(THE RECORDS begins)
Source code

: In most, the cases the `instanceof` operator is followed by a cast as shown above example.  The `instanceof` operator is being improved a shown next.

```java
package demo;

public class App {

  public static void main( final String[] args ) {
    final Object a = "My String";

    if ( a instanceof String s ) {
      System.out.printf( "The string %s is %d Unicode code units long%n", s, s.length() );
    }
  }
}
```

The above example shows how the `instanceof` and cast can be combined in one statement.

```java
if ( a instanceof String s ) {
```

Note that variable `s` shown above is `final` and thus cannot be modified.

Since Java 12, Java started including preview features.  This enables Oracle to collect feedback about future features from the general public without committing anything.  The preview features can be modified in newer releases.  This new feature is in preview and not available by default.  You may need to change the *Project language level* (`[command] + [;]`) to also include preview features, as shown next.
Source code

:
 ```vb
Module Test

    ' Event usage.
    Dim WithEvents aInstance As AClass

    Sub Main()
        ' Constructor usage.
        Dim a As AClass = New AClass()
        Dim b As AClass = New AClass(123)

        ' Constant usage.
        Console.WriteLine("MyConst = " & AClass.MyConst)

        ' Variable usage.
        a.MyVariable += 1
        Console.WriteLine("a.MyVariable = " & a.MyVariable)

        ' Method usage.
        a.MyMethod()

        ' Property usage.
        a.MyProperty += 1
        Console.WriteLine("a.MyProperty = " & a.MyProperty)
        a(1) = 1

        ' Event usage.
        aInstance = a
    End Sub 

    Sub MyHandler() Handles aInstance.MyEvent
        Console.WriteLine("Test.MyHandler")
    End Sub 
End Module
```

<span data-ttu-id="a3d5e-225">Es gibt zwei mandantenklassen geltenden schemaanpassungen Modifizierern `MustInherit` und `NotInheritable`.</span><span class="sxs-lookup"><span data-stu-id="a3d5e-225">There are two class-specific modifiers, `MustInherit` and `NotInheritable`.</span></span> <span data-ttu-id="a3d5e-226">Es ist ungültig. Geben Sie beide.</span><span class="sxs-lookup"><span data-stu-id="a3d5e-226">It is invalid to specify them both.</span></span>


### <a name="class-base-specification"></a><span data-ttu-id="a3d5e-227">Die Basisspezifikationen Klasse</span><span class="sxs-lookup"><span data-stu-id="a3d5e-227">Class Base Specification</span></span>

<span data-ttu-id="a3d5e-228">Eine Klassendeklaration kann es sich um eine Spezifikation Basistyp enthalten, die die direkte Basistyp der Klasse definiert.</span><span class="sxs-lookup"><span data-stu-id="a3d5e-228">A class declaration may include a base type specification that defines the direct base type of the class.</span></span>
(THE RECORDS ends)
The word "final" appears in some lines of the data; state how many such lines there are, and nothing further.

**REPLY**
3